Ce n'est pas le bug de l'an 2000, mais les administrateurs réseaux savaient qu'il allait venir un jour. Le "jour du 512K" est arrivé hier, avec la mise en défaut de routeurs qui ont croulé sous le nombre des routes déclarées dans la table BGP. Pour ces routeurs vieillissants, Internet est devenu trop gros.

Les autoroutes de l'information. L'expression née dans les années 1990 a disparu pour désigner Internet, mais c'est bien un ensemble de routes que les données doivent emprunter pour passer d'un équipement réseau à un autre. D'où les termes de "routes" et de "routeurs", et la constitution d'une cartographie dynamique du web, la table BGP, qui doit permettre aux réseaux de savoir quelles routes emprunter pour atteindre une adresse IP cible.

En principe, le routage peut être assuré de façon purement logicielle. En pratique, pour des raisons évidentes de rapidité, il est cependant géré par des routeurs qui ont des circuits électroniques spécialement conçus, avec une mémoire dédiée à la capacité limitée. Mais les ingénieurs savent depuis longtemps que de vieux routeurs (dont beaucoup de Cisco) encore très répandus dans les infrastructures sont configurés par défaut pour gérer 512 000 (ou "512K") entrées de préfixes au format IPv4 dans la table BGP, stockée dans une mémoire TCAM.

Or faute d'avoir migré suffisamment vite vers l'IPv6, les tables BGP ont passé mercredi la limite fatidique des 512K, provoquant sur ces vieux routeurs des mises en défaut qui ont créé ça et là des pannes d'adressage. Pour la petite histoire, c'est la déclaration de nouveaux préfixes par le FAI américain Verizon qui a provoqué la saturation, qui serait arrivée de toute façon très rapidement, comme le montre la croissance continue du nombre de routes déclarées dans les entrées BGP depuis la fin des années 1980 :

Certains FAI ont été plus touchés que les autres, non seulement parce qu'ils n'avaient pas mis à jour leurs routeurs pour éviter l'incident, mais aussi parce qu'ils complètent les tables BGP de leurs routeurs avec leurs propres routes internes, parfois plus nombreuses que la normale — notamment pour effectuer du filtrage par DPI.

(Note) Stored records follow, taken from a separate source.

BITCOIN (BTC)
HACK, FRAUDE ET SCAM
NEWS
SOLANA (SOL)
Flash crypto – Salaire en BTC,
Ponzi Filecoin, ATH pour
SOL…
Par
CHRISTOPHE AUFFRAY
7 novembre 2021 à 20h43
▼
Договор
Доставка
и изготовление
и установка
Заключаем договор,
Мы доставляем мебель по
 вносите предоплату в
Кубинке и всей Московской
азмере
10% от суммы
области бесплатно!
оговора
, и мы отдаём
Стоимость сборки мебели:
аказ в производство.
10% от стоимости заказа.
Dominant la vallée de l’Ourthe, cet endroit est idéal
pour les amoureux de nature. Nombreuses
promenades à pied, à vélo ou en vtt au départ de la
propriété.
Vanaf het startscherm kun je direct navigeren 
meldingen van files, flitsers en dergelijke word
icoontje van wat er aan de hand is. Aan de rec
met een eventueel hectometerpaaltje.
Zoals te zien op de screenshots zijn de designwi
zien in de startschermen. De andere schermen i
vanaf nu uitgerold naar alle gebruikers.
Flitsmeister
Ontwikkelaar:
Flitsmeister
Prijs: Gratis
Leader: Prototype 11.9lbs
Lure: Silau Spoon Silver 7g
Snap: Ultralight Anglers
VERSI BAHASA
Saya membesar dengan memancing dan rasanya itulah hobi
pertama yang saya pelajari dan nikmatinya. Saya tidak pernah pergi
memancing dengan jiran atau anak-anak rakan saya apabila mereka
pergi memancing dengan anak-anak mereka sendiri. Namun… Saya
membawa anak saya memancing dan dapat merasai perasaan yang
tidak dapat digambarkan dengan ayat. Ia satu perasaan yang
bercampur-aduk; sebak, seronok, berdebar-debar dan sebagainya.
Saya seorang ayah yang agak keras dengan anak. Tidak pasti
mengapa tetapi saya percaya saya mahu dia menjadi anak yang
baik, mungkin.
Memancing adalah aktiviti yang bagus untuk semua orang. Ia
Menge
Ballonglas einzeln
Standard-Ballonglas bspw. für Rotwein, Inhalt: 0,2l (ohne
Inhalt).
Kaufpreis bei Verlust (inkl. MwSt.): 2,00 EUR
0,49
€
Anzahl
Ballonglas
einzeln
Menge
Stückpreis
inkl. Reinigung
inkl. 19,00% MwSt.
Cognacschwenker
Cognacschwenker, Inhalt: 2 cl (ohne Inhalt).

Heureusement, les routeurs concernés peuvent être modifiés facilement par une ligne de commande, pour attribuer davantage de la mémoire TCAM à la gestion des préfixes IPv4, en mordant sur la mémoire réservée aux routes IPv6. Mais c'est une solution de court terme qui ne dispensera pas d'une mise à jour sérieuse des infrastructures.